*. You’d be forgiven for assuming a 12-minute adaptation of Robert Louis Stevenson’s Dr. Jekyll and Mr. Hyde would be a fairly radical abridgement. Actually, most of the familiar moments are here, including the little girl being knocked down at the beginning (however quickly). These are familiar only in the backward-looking sense of our knowledge of the tradition of screen adaptations of the story though, which is just as much based on a stage adaptation by Thomas Russell Sullivan as Stevenson’s book.
*. The big change in Sullivan’s version of the story is to give Jekyll a fiancée, which is something most film adaptations held on to. Sullivan also plays down Jekyll’s own culpability in his degeneration. In Stevenson he’s an ambiguous figure, carrying within himself the seed of evil even before he begins taking the magic potion, someone who is drawn to the dark side. In the movies he’s more of a fallen angel.
*. Jekyll’s motivations, however, can’t be developed much here. Indeed, one wonders how great a scientific breakthrough he is making since “his theory” (as it’s called on a title card) is apparently drawn straight from the pages of a chemistry textbook, Graham on Drugs.
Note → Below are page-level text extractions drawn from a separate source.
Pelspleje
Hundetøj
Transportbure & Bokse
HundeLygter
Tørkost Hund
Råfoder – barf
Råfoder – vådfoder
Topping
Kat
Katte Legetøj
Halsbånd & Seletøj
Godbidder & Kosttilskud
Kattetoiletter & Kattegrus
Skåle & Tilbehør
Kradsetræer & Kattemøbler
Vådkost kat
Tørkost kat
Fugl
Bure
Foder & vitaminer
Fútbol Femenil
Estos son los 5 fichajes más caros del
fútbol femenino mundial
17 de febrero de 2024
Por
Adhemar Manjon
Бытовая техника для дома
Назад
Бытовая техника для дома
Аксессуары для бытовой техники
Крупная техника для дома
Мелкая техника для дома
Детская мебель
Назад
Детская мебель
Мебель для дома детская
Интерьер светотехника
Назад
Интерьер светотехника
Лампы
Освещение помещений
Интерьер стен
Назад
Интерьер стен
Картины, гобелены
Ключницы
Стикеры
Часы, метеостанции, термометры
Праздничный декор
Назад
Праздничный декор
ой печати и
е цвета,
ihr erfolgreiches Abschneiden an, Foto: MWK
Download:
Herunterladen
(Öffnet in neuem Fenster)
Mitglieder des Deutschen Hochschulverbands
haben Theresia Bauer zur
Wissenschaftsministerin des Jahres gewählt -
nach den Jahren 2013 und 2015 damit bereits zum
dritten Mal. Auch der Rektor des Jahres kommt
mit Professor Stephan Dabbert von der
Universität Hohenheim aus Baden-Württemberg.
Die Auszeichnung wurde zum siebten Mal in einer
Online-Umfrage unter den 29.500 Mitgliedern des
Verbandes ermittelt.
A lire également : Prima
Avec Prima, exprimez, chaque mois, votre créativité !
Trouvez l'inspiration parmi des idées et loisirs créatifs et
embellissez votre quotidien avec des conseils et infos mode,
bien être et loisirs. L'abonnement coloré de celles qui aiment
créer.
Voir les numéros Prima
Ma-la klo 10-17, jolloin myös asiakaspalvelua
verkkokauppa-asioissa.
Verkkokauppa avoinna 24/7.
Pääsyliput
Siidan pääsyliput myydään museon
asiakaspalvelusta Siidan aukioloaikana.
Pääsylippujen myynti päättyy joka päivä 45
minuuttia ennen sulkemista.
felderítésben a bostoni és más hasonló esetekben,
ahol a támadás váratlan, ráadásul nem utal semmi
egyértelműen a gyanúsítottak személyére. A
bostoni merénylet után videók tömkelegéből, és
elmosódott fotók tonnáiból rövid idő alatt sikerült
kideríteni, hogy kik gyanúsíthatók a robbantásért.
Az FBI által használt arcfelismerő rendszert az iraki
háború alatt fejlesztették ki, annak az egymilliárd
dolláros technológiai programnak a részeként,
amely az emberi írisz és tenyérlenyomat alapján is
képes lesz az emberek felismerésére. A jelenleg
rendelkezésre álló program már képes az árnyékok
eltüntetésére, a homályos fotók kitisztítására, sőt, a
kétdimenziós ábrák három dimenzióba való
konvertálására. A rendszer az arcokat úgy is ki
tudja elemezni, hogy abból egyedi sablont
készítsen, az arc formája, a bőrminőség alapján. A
*. You shouldn’t expect much in the way of dramatic transformations, though I think they’re very well handled. We get to see the first two (from Jekyll to Hyde and back again), and they are achieved by simple cuts. Hyde is a hunched, darker figure with what look to be fangs. The later transformations, however, are very nicely handled. They happen offscreen while cutting between different locations and each is dramatically perfect. Jekyll runs away from his fiancée, feeling a change coming on. We see her sitting alone, then cut back to a now transformed Hyde. In another scene Jekyll enters one doorway and comes through the other side as Hyde. For 1912 it’s very fluidly done, and in terms of the editing I don’t think could be improved on much today. A tip of the hat to director Lucius Henderson.
*. I think it’s usual in most versions of this story, most notably John Barrymore’s 1920 film, Frederic March’s 1931 version, and the Spencer Tracy 1941 movie, to have the dead Hyde revert to being Henry Jekyll, just as a final reveal for the benefit of the other players in the drama as well as the audience. That doesn’t happen here, even though I think we expect it, again by virtue of that rear-view mirror. As in the novel, Hyde stays Hyde even in death and one presumes the police and others remain none the wiser.
*. James Cruze plays Jekyll and I believe is also Hyde in most scenes (though apparently Harry Benham stood in some of the time). Assuming it’s Cruze in both roles I think he does a good job selling the different characters just through their mannerisms. It’s not only that Hyde is a hunchback but it’s also the excessively erect way Jekyll carries himself. He often seems to be stretching himself up. That must have been a conscious way of playing up the difference between the two.
*. For a one-reeler from the early days this may not be that exceptional a movie, but I think it’s very good, quite capably put forward in every department. The editing in particular really moves the action along well with a fast-paced, strong sense of narrative in need of few title cards. It’s as neat a little production as you’ll find from this period.